- Instructions for the task
Once you have read the records below, write them all out exactly as given.

○ ○ ○ ○ ○ ○ ○

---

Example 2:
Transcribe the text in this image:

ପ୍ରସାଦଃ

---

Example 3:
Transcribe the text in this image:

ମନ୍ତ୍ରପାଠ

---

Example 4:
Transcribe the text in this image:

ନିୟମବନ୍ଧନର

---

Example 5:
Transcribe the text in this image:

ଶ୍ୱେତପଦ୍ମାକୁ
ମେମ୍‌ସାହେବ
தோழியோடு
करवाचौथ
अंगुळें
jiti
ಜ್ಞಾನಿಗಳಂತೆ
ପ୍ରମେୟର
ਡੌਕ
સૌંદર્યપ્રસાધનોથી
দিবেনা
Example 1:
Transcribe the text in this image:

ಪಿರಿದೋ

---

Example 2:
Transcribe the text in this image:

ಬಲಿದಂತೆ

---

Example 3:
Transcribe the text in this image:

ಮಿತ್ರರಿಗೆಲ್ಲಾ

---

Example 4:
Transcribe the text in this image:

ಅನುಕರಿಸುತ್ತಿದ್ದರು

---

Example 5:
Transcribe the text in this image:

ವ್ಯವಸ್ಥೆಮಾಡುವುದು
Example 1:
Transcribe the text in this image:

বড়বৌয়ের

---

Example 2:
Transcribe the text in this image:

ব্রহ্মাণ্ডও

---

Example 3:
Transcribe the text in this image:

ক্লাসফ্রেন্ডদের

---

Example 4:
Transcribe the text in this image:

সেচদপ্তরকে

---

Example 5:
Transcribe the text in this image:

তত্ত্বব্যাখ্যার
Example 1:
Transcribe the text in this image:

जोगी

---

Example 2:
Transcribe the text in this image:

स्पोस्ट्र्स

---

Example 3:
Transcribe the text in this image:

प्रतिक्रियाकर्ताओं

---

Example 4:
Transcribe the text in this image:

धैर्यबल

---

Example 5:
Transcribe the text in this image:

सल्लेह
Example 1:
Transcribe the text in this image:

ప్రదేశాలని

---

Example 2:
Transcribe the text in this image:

○ ○ ○ ○ ○ ○ ○

- Reply to the task
---

Example 2:
Transcribe the text in this image:

ପ୍ରସାଦଃ

---

Example 3:
Transcribe the text in this image:

ମନ୍ତ୍ରପାଠ

---

Example 4:
Transcribe the text in this image:

ନିୟମବନ୍ଧନର

---

Example 5:
Transcribe the text in this image:

ଶ୍ୱେତପଦ୍ମାକୁ
ମେମ୍‌ସାହେବ
தோழியோடு
करवाचौथ
अंगुळें
jiti
ಜ್ಞಾನಿಗಳಂತೆ
ପ୍ରମେୟର
ਡੌਕ
સૌંદર્યપ્રસાધનોથી
দিবেনা
Example 1:
Transcribe the text in this image:

ಪಿರಿದೋ

---

Example 2:
Transcribe the text in this image:

ಬಲಿದಂತೆ

---

Example 3:
Transcribe the text in this image:

ಮಿತ್ರರಿಗೆಲ್ಲಾ

---

Example 4:
Transcribe the text in this image:

ಅನುಕರಿಸುತ್ತಿದ್ದರು

---

Example 5:
Transcribe the text in this image:

ವ್ಯವಸ್ಥೆಮಾಡುವುದು
Example 1:
Transcribe the text in this image:

বড়বৌয়ের

---

Example 2:
Transcribe the text in this image:

ব্রহ্মাণ্ডও

---

Example 3:
Transcribe the text in this image:

ক্লাসফ্রেন্ডদের

---

Example 4:
Transcribe the text in this image:

সেচদপ্তরকে

---

Example 5:
Transcribe the text in this image:

তত্ত্বব্যাখ্যার
Example 1:
Transcribe the text in this image:

जोगी

---

Example 2:
Transcribe the text in this image:

स्पोस्ट्र्स

---

Example 3:
Transcribe the text in this image:

प्रतिक्रियाकर्ताओं

---

Example 4:
Transcribe the text in this image:

धैर्यबल

---

Example 5:
Transcribe the text in this image:

सल्लेह
Example 1:
Transcribe the text in this image:

ప్రదేశాలని

---

Example 2:
Transcribe the text in this image:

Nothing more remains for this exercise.